**What is expected**. Scan the records below, and wherever a line has the word "vraag", pull it out.

**Data for analysis**.
----

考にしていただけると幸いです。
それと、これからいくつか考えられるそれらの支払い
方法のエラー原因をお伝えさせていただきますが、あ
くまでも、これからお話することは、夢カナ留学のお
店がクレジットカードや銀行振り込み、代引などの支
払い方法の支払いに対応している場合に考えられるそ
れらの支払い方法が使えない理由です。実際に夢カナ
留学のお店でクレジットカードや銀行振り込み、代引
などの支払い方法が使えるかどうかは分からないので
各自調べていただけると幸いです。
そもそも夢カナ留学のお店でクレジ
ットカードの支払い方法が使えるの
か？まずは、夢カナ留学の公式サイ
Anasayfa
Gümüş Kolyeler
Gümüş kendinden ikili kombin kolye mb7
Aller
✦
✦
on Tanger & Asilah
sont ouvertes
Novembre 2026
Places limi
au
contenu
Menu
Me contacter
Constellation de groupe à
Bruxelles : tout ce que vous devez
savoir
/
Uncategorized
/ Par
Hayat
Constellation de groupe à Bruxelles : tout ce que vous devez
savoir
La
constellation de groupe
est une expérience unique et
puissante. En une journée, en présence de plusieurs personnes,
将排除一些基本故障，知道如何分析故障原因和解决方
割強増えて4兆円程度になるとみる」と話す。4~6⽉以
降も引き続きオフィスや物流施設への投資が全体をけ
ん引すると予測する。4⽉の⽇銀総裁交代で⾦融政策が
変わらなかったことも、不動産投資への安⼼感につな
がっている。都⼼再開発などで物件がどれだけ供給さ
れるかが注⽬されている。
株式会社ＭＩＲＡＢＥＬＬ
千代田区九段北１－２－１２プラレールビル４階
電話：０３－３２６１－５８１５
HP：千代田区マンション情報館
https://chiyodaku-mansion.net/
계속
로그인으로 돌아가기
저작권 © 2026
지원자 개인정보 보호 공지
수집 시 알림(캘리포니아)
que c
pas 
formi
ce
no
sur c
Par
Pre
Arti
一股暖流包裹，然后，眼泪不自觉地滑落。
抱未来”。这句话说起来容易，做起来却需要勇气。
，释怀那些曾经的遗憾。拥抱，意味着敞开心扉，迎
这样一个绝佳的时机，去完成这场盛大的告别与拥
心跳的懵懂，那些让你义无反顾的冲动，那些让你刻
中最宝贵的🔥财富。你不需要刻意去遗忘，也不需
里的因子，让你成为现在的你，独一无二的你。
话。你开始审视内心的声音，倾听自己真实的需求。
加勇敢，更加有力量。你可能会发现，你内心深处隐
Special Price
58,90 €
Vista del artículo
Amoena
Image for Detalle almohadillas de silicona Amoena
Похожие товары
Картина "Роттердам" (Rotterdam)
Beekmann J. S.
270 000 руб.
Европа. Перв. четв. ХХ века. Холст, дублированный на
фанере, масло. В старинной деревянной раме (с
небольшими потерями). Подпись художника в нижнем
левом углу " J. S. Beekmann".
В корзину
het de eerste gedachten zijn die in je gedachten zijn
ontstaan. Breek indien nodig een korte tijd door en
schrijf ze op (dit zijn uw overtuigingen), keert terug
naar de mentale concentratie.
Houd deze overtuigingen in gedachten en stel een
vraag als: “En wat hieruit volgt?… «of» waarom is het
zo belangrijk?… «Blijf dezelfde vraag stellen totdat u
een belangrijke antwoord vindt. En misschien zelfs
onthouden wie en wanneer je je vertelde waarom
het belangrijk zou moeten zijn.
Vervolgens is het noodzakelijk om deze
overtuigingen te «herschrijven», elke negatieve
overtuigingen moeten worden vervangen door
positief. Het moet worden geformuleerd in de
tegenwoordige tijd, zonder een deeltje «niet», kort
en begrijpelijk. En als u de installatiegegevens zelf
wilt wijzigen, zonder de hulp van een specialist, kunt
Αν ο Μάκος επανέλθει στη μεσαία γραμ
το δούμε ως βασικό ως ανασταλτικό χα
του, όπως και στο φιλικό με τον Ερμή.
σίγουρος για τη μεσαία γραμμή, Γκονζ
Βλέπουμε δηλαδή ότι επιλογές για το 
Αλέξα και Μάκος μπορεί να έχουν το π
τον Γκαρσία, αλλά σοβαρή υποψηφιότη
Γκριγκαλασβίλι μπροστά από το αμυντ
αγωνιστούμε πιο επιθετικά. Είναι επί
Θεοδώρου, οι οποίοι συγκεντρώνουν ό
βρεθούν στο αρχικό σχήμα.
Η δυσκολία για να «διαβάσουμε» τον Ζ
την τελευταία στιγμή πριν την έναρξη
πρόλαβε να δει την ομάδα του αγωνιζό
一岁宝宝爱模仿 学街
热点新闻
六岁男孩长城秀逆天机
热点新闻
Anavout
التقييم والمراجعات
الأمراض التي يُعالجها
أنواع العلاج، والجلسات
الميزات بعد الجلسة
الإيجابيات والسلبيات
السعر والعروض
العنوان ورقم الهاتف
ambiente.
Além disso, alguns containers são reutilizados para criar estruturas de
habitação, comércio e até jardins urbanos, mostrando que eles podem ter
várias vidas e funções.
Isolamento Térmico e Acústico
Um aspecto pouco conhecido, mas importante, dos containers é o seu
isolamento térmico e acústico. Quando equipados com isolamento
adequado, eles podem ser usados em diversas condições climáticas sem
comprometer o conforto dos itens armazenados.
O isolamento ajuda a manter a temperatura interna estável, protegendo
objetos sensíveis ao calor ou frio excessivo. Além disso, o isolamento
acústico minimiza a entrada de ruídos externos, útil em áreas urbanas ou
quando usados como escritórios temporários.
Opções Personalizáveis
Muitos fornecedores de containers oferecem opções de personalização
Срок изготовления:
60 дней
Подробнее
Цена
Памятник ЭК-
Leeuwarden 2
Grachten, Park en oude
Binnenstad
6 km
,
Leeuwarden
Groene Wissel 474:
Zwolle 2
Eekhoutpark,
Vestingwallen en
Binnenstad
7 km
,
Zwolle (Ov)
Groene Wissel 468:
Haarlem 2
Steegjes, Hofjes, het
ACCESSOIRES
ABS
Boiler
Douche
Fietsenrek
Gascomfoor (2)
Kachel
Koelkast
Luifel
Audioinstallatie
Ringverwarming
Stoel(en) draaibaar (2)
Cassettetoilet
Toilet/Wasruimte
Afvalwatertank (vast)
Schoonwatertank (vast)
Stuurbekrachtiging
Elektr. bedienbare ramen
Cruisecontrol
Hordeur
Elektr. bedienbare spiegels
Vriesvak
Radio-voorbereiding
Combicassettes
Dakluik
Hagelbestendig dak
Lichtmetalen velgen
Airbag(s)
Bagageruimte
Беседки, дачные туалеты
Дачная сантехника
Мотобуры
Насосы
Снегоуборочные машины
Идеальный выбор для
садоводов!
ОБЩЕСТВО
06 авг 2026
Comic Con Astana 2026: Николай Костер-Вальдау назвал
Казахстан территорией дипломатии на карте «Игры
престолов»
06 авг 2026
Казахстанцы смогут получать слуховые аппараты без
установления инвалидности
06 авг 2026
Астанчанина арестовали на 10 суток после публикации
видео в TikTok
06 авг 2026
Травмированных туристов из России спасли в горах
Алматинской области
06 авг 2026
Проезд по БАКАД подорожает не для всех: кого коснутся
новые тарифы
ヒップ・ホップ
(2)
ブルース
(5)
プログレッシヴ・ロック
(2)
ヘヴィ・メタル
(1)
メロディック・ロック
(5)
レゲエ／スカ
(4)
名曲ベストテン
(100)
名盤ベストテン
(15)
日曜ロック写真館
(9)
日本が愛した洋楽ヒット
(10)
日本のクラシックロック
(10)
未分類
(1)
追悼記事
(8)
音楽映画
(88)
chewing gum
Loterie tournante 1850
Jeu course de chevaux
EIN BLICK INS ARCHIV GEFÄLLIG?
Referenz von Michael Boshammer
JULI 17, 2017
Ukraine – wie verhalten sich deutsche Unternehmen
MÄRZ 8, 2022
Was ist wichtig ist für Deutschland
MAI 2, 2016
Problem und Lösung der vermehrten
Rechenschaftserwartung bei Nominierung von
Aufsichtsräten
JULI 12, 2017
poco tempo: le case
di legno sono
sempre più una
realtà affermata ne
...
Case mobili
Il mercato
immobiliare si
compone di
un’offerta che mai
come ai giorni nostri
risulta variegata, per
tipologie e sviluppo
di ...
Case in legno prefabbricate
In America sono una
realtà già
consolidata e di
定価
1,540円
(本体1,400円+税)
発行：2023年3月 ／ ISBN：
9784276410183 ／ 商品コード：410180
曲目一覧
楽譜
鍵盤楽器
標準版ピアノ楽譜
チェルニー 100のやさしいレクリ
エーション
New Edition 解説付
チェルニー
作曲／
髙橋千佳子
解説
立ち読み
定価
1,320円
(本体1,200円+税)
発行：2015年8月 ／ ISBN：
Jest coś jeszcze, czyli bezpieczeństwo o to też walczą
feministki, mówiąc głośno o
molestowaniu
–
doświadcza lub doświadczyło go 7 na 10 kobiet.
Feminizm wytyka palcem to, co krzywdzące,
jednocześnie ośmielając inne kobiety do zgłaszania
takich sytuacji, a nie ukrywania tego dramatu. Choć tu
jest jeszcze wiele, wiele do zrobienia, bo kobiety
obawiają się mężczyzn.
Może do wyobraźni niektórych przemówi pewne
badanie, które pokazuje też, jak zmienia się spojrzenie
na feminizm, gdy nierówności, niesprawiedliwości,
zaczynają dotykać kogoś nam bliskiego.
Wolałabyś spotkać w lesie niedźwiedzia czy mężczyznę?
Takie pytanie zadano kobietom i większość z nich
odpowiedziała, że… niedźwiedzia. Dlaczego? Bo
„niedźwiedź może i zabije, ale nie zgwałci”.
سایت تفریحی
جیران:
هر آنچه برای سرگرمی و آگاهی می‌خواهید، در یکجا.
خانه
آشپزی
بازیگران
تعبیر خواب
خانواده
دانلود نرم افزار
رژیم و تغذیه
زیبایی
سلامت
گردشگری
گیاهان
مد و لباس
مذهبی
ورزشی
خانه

----

**Response to this task**.
vraag als: “En wat hieruit volgt?… «of» waarom is het
zo belangrijk?… «Blijf dezelfde vraag stellen totdat u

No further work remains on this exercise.